A sensitivity analysis showed that medical management only would be the preferred strategy only under very particular circumstances in which several factors are highly skewed against surgery: for example, very high perioperative risks and low probability of becoming seizure free with surgery.
Dr Sánchez Fernández stressed that the study was based on information already available in the literature. “We have not collected new data for this model.”
Quality of Life
The researchers didn’t attempt to quantify quality of life in children with epilepsy who had surgery or are maintained on medical treatment. As Dr Sánchez Fernández explained, this would require the estimation of utilities, a measure of how much a person values his or her life in their present state compared to a state of perfect health. Utility measures, he said, are frequently used in decision analyses.

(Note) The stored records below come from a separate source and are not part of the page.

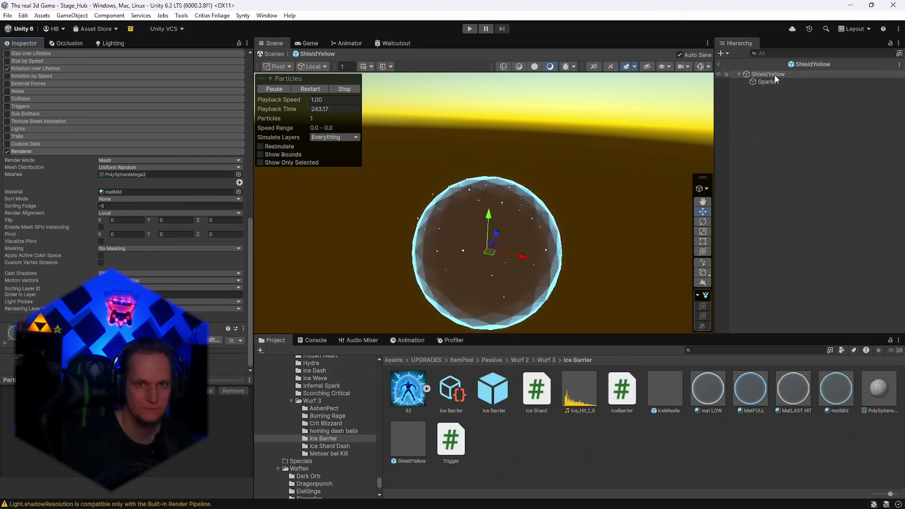
left_click(109, 193)
Step: Raise matMid's fresnel glow intensity to 3.4 with full 255 alpha
left_click(836, 389)
left_click(183, 113)
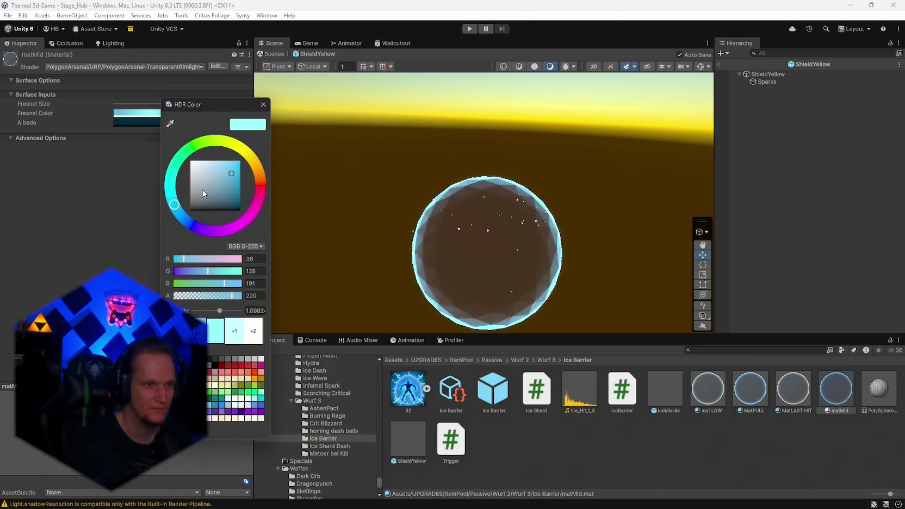
left_click_drag(219, 313, 224, 315)
type("3.4")
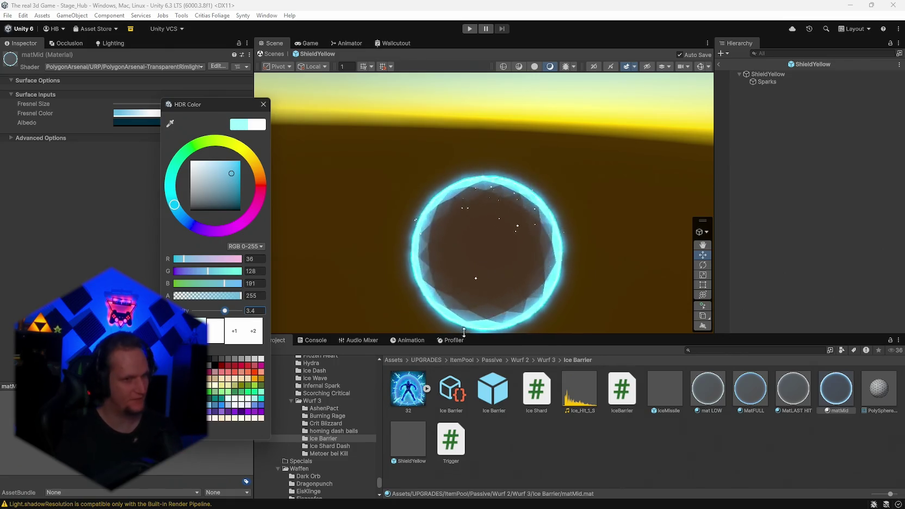
left_click(793, 389)
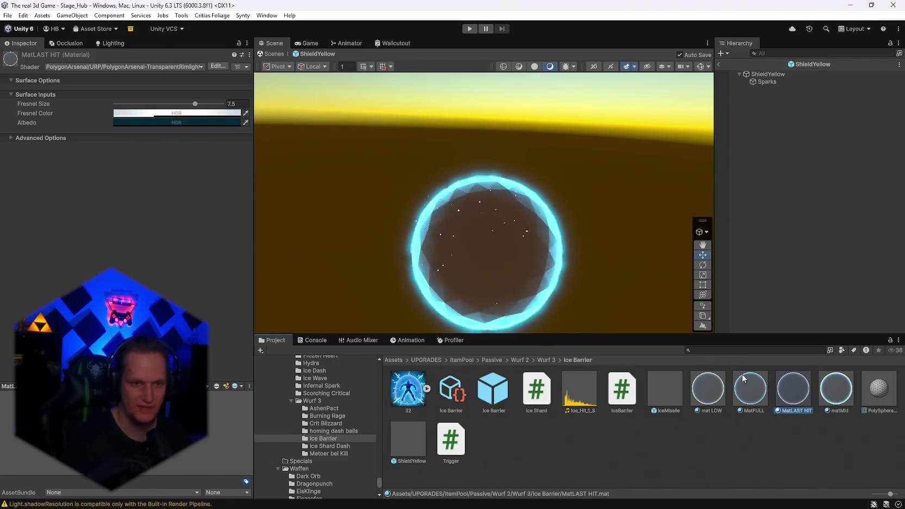
Step: Tweak MatFULL's fresnel colour slightly and set its intensity to 4
left_click(751, 389)
left_click(153, 114)
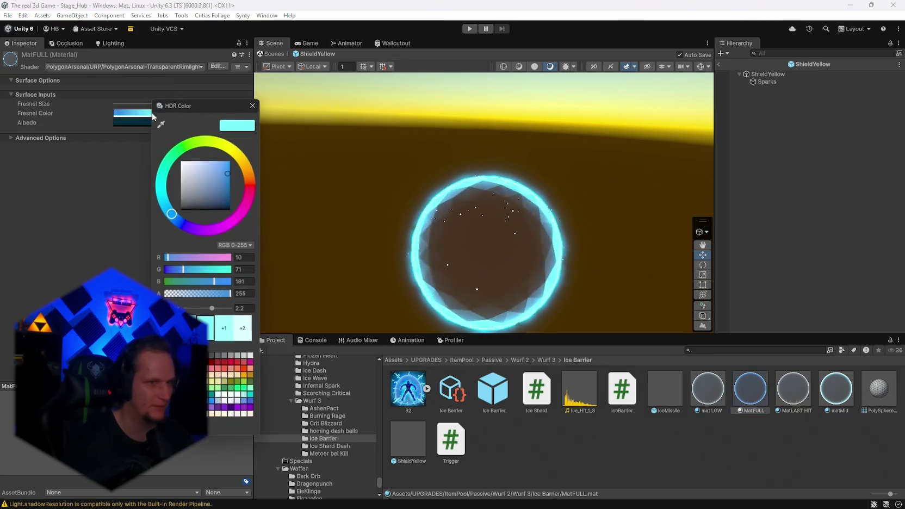
left_click_drag(227, 172, 228, 162)
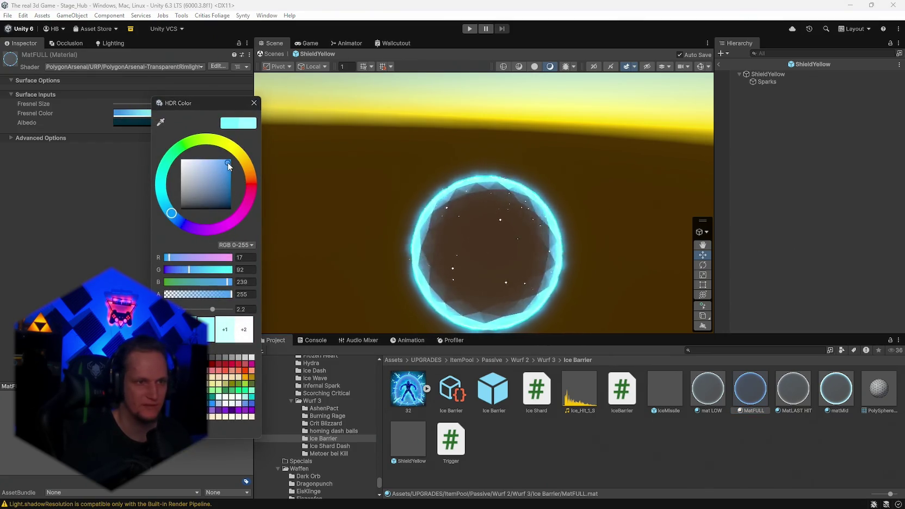
left_click(254, 103)
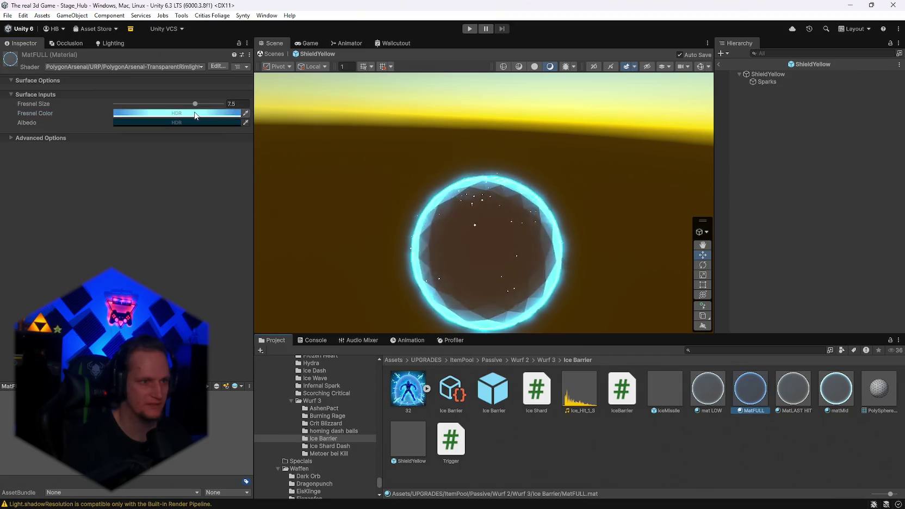
left_click(153, 113)
left_click(287, 311)
type("4.7")
key("Return")
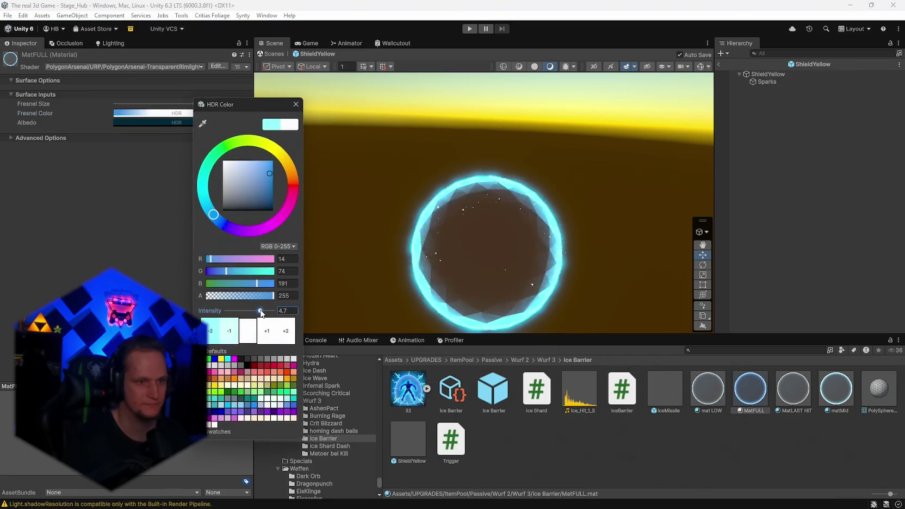
type("4")
Step: Set matMid's fresnel intensity to 3, and mat LOW's to 1 with stronger cyan
left_click(846, 404)
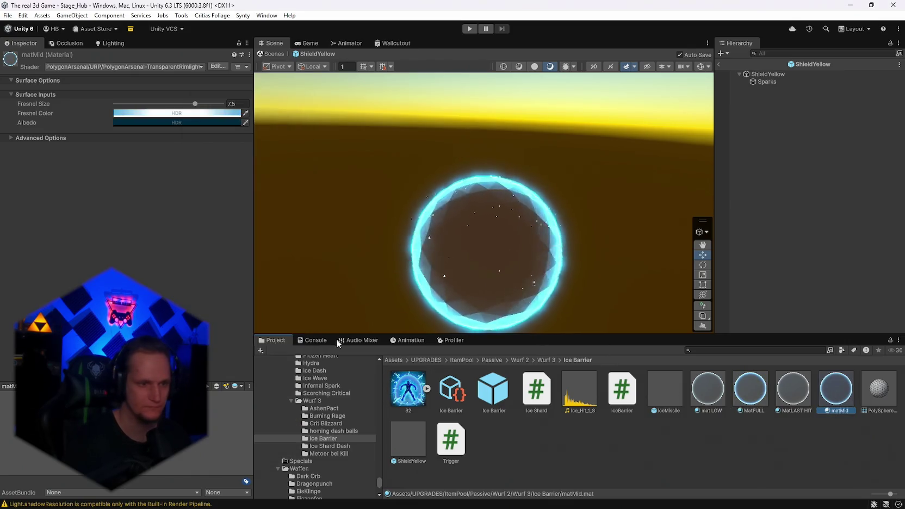
left_click(161, 114)
left_click(253, 313)
type("3")
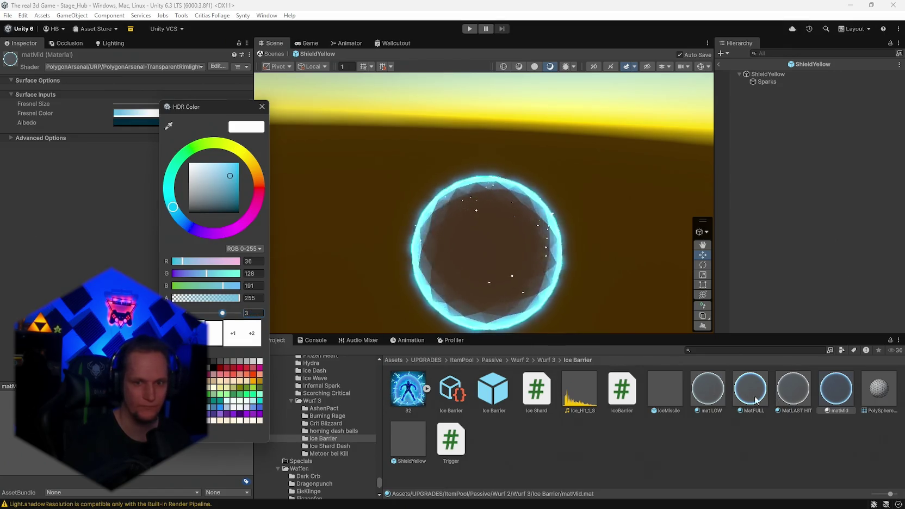
left_click(717, 395)
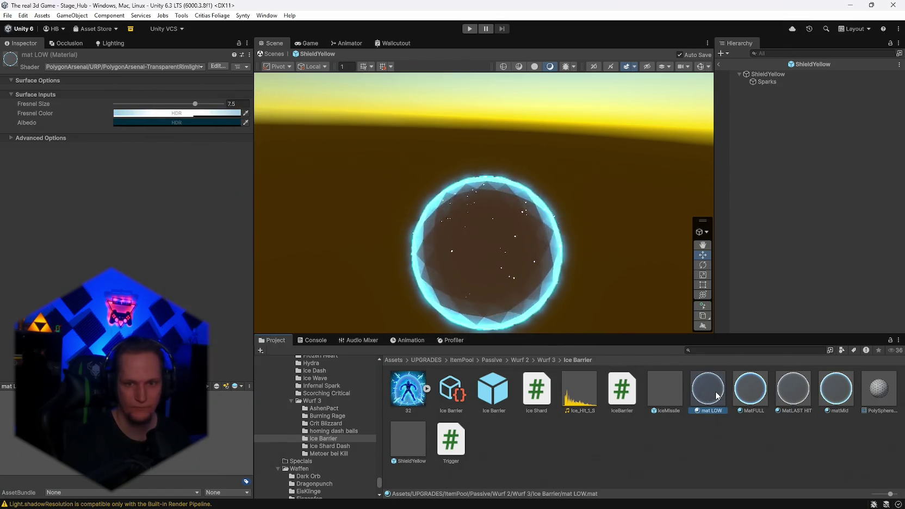
left_click(180, 114)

However, the researchers did something similar; they estimated the proportion of life expectancy spent in seizure freedom. For a cohort of 10-year-old patients with refractory temporal epilepsy, surgery yielded 48.9% of life expectancy years in seizure freedom while medical treatment yielded 14.3%.
For those with extratemporal epilepsy, surgery yielded 43.0% of life expectancy years in seizure freedom vs 14.3% with medical treatment.